October 9, 2015, 3:43pm
Photo by Nick Turchiaro-USA TODAY Sports

It's been a strange year for Cole Hamels, so it's fitting that he is finishing it with the Texas Rangers, whose dream season has been baseball's strangest. After an unexpected Game One win against David Price and the Toronto Juggernauts, the Rangers have an edge going into Hamels's first postseason start with Texas. On August 1, none of this would have made sense. In October, given who Hamels is and how the Rangers have played down the stretch, it almost does.


If you were to concoct a scenario wherein the Blue Jays win this series, it could really be anything. The games could feature low scores, high scores, a gang of stampeding rhinoceroses, sinkholes, locusts, or a surprise visit from the Pope. They could win the first two or lose the first two. Any and all of that would favor the Jays, who stomped all over the league from the trade deadline on.

Read More: How the Blue Jays Won the AL East

About the only way to get to a Texas series win, though, is to follow this script:

Step 1: David Price has a rare bad start in Game One.

Step 2: Some injuries along the way to Blue Jays hitters wouldn't hurt Texas's chances either.

Step 3: Cole Hamels is unhittable in Game Two.

Step 4: Somehow, some way, win a third game.

We're two for two so far.

The Jays somehow lost a matchup of David Price versus Yovani Gallardo on Thursday, which is like an F1 car losing a drag race to a circus peanut. Gallardo ducked and dove his way through five innings like a fighter just trying to make it to the final bell. At this point in Gallardo's career, that's about the best-case scenario—a phrase that could be repeated so often in reference to these Rangers as to induce tongue fatigue. A pair of critically important Blue Jays also left Game One with injuries, and while Josh Donaldson and Jose Bautista's are reported to be minor, they are also clearly un-minor enough that both players were removed from a playoff game.


Which means that the Rangers season depends, to a certain extent, on Cole Hamels stepping up. The Blue Jays were huge favorites in this series before it began; they'll be huge favorites in a three-game series with the Rangers as well, which is what the series will become should the Blue Jays get the better of Hamels.

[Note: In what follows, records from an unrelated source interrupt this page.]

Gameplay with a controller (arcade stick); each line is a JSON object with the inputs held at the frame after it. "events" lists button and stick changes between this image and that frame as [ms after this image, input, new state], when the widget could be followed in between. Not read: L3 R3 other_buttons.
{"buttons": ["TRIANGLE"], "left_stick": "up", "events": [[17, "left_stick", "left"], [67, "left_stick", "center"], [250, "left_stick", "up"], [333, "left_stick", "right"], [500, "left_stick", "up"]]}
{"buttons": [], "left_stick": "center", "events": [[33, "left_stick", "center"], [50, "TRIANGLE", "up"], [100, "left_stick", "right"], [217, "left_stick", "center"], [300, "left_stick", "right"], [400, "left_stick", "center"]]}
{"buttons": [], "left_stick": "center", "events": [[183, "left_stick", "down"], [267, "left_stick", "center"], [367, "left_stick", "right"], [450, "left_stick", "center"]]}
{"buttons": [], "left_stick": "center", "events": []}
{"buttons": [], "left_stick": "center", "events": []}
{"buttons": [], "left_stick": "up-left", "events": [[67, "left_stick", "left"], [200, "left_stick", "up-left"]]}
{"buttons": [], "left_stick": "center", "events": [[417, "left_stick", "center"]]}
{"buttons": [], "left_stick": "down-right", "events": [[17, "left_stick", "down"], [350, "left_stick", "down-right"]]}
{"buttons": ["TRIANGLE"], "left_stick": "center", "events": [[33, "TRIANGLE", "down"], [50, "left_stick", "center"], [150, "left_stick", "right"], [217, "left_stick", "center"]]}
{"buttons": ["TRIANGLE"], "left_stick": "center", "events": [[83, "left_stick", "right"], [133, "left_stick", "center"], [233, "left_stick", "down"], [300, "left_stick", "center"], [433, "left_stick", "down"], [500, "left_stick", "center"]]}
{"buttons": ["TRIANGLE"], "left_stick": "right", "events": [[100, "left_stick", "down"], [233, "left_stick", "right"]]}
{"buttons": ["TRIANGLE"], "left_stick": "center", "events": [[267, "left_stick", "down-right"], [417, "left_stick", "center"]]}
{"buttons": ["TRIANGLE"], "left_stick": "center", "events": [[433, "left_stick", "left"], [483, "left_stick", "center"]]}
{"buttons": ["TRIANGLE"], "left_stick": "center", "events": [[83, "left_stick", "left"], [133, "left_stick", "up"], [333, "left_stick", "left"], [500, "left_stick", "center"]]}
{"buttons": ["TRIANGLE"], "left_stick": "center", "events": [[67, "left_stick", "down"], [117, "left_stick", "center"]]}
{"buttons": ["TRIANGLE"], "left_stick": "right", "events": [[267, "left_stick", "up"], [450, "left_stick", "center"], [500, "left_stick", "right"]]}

When you see your main dude and decide to dance around like emus. — Photo by Nick Turchiaro-USA TODAY Sports

And yet it's not all on Hamels. The Rangers offense might have been underappreciated in the overall analysis of this series. The Rangers were able to overcome a bad April and, during the second half of the season, ramp up to become one of the best offenses in baseball. In fact, Texas scored the second most runs of any team, 381, during that time; the only team to score more was Toronto, with 405. The lineup they used to beat David Price featured seven above-average hitters by FanGraphs wRC+, or if you prefer an easier to grasp metric, by OPS+ as well. That's a very good lineup.

So the Rangers aren't utterly outclassed against the most talent-stacked team in the American League. Mostly outclassed, but not totally. They've already done the hard part by beating Price, and while Hamels may not be quite the ace he was sold as during mid-season—his stuff has trended down over recent months, and his renowned changeup has induced fewer and fewer swings and misses—he's just the sort of pitcher a team would want starting a game like this. He's done it before, and recently: in his last start, Hamels struck out eight Angels in a complete game three-hitter to put the Rangers into the playoffs.

That was a big game. This one is bigger. Mathematically, the Rangers can still win the series if they lose Game Two, but realistically it's difficult to see how. Thursday's win opened the door for that to happen. Though Toronto is the team down 1-0 in a five-game series, they aren't the ones facing a must-win game. If the Rangers are to win this series, to pull out the impossible, to beat the best team in baseball by any objective measure, this is how it has to happen. They already beat David Price, in Toronto. Now it's time to find out how strange the Rangers' bizarre season can get.